Bento XVI convidava “todos a dedicar suas penitências da sexta-feira, durante um ano inteiro, até a Páscoa de 2011, a esta finalidade. Peço-lhes que ofereçam seu jejum, sua oração, sua leitura da Sagrada Escritura e suas obras de misericórdia pelo alcance da graça da cura e da renovação para a Igreja na Irlanda. Encorajo-os a redescobrir o sacramento da reconciliação e a servir-se com maior frequência da força transformadora da sua graça”.
“Deve-se dar também particular atenção à adoração eucarística”, acrescentava o Papa. Oração, adoração, jejum e penitência. A Igreja não enxerga inimigos externos, tem consciência de que o ataque mais forte vem de inimigos internos e do pecado na Igreja. E o remédio proposto é a redescoberta do essencial da fé e de uma Igreja “penitencial”, que se reconhece necessitada de perdão e de ajuda do Alto. O coração da mensagem, imbuído de humildade, dor, vergonha, contrição, mas ao mesmo tempo aberto à esperança, é o olhar cristão, evangélico.
Oito anos mais tarde, em 1º de junho de 2018, foi publicada outra carta de um Papa aos cristãos de um país atingido pelo escândalo da pedofilia. Trata-se da carta que Francisco enviou aos chilenos. “Recorrer a vocês, pedir-lhes orações – escreve – não foi uma solicitação funcional, tampouco um gesto de boa vontade”, mas, pelo contrário, “eu quis colocar o tema onde deve ser colocado: a condição do povo de Deus... A renovação da hierarquia eclesial em si mesma não gera a transformação à qual o Espírito Santo nos impele. Somos chamados a promover, juntos, uma transformação eclesial que nos envolva a todos”.
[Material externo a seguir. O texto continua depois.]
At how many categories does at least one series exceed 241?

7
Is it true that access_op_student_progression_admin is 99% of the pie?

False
O Papa Bergoglio insiste sobre o fato que a Igreja não se constrói por si, não confia em si mesma: “Uma Igreja com as chagas não se coloca no centro, não se crê perfeita, não busca cobrir ou dissimular seu mal, mas coloca aí o único que pode sanar as feridas e que tem um nome: Jesus Cristo”.
Chega-se assim a 20 de agosto de 2018, à carta de Francisco ao povo de Deus sobre o tema dos abusos. Trata-se da primeira de um Pontífice endereçada sobre esse tema aos fiéis do mundo inteiro. Também este novo apelo ao povo de Deus se conclui do mesmo modo:
“A oração e a penitência serão de ajuda. Convido todo o santo povo fiel de Deus ao exercício penitencial da oração e do jejum segundo a recomendação do Senhor, que desperta a nossa consciência, a nossa solidariedade e o nosso compromisso por uma cultura da proteção e do ‘nunca mais’ em relação a todo tipo e forma de abuso.”
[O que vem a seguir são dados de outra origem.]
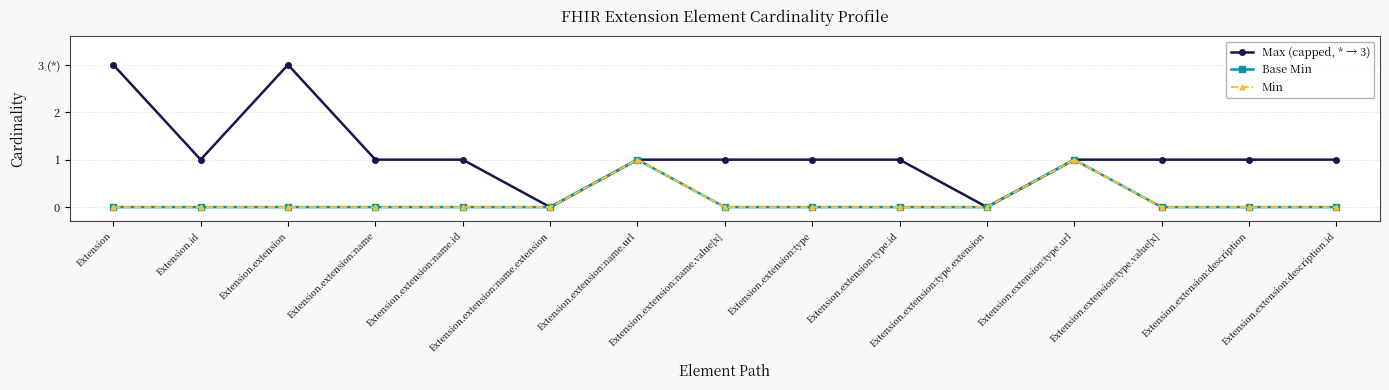

What is the value of the Max (capped, * → 3) point at the 14th from the left?

1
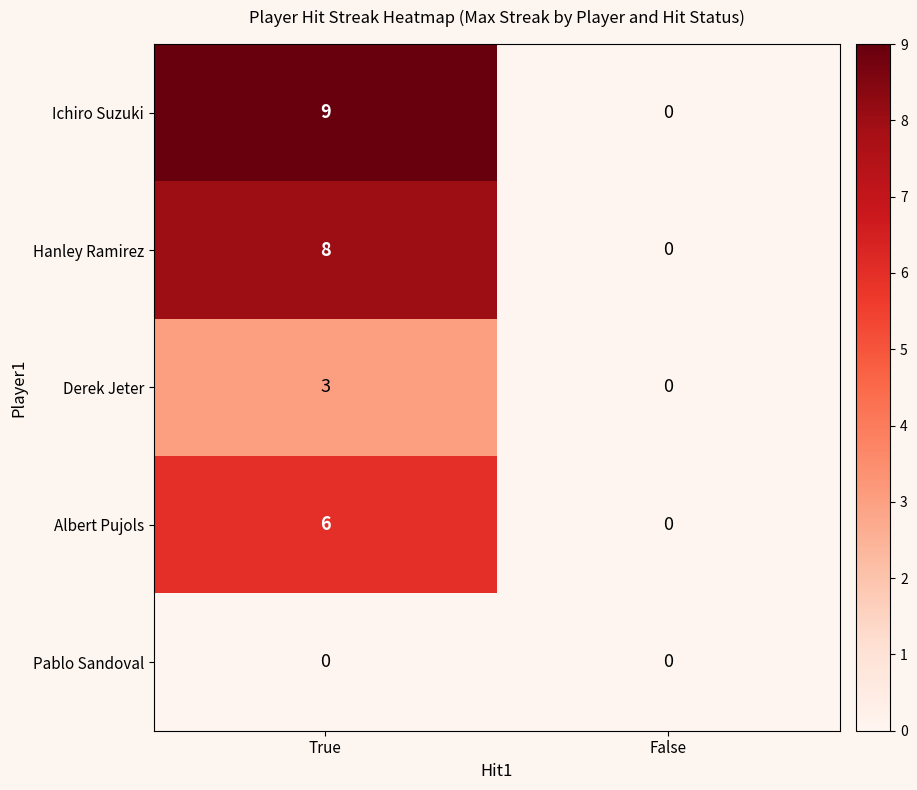

Is it true that Derek Jeter equals 3 at True?

True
Além disso, a penitência e a oração “nos ajudarão a sensibilizar nossos olhos e nosso coração diante do sofrimento dos outros e a vencer a avidez de domínio e de posse que muitas vezes se torna raiz destes males”.
Mais uma vez, Francisco sugere um caminho penitencial, muito distante de qualquer triunfalismo – como reiterado na homilia deste Domingo de Ramos – e da imagem de uma Igreja forte e protagonista, que busca esconder suas fraquezas e seu pecado. A mesma proposta de seu predecessor.